Ertuğrul'un vazifelerinin elinden alınması ve alplıktan çıkarılması, Kayıları ve Kayı Alpları'nı büyük bir şaşkınlık içinde bırakmıştır. Büyük bir öfke dalgası obada kabarmaktadır. Ertuğrul'un inadını ve mücadele azmini kırmak için hem içerideki hainler hem de dışarıdaki düşman Moğollar O'nu baskı altında tutmak istemektedirler. Ertuğrul, anası Hayme ve ağabeyi Gündoğdu ile de karşı karşıya kalmıştır. Aile içinde de kırılmalar ve parçalanmalar baş göstermektedir.
Dahası, obadaki beyler de tıpkı siyasi ihtiraslarıyla hareket eden Korkut ve Tuğtekin gibi, içlerini oyan büyük Noyan tehlikesinin farkında değillerdir. Kış bitiminde Moğol ve Selçuklu ordusu karşı karşıya gelene kadar, ana rahmi kadar huzurlu ve sıcak bir kış geçirmek, obanın ihtiyaçlarını gidermek telaşına düşmüşlerdir.

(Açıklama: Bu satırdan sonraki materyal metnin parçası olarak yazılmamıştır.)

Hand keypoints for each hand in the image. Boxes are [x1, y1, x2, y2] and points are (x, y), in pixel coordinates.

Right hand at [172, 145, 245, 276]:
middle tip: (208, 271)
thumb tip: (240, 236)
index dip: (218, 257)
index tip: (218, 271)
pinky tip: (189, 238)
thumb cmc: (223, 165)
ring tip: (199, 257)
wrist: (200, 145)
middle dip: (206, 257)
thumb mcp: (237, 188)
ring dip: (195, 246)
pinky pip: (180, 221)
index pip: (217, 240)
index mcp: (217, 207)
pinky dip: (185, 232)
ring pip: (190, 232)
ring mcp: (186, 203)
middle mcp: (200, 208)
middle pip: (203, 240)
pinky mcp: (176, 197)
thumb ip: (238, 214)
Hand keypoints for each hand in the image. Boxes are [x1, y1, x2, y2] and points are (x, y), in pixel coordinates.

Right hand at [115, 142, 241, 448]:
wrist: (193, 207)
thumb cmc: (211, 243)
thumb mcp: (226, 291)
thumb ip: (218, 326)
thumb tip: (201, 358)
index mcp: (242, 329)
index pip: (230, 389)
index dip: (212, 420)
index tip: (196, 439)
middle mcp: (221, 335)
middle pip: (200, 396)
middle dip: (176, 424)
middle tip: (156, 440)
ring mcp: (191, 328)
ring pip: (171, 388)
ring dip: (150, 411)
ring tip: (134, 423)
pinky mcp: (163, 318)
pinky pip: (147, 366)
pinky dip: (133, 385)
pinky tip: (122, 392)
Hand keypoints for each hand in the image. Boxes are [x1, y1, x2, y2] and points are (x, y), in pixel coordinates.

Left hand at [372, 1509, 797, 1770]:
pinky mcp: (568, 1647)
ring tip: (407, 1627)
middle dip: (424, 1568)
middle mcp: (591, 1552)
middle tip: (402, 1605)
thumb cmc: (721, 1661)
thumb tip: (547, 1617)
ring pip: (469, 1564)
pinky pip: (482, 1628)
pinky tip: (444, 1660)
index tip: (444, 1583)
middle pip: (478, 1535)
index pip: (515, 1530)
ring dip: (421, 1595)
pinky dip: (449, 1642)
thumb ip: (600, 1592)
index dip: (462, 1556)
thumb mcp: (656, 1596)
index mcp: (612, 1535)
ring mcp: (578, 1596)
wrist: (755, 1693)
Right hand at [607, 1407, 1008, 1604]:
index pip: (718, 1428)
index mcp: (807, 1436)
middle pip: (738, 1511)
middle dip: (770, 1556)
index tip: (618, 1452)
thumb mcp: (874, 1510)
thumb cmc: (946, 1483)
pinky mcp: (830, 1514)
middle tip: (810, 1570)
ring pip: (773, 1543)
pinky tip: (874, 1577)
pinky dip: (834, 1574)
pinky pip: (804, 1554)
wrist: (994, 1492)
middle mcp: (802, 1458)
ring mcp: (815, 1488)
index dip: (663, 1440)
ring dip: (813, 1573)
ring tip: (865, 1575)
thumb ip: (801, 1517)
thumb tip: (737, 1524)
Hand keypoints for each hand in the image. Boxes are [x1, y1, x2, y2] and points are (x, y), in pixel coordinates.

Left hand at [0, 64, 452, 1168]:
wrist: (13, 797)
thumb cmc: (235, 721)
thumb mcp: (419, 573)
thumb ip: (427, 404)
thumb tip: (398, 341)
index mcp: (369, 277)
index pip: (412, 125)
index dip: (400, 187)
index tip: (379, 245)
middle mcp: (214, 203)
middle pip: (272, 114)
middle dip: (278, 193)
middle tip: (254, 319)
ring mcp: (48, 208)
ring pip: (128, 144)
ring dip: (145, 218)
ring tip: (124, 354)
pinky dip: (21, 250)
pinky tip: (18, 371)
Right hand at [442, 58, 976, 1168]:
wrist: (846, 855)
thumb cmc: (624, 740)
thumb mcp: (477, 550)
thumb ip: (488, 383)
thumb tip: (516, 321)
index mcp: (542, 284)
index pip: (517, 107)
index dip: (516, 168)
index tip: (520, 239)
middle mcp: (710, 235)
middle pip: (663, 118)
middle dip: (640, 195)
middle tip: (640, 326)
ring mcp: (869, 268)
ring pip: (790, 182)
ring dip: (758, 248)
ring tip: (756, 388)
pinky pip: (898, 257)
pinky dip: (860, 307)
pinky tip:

Ertuğrul ise tüm bu olumsuz koşullara rağmen en küçük bir tereddüt göstermeden, mücadelesine tek başına devam etme kararı alır. Elbette yanında alpları Doğan ve Turgut ile Deli Demir de olacaktır. Halime ise karnında bebesi olmasına rağmen üzerine düşeni yapmakta bir an bile düşünmeyecektir.
Ertuğrul, Noyan'ın Türklerden savaşçı devşirdiğini bildiği için, Moğol Birliği'nin içine Abdurrahman'ı sokmayı planlar. Ne var ki Abdurrahman, hain olduğu gerekçesiyle idamla yargılanmak için hapse atılır. Ertuğrul, amacına ulaşmak ve masum olduğunu bildiği Abdurrahman'ı kurtarmak için son derece tehlikeli bir plan yapar.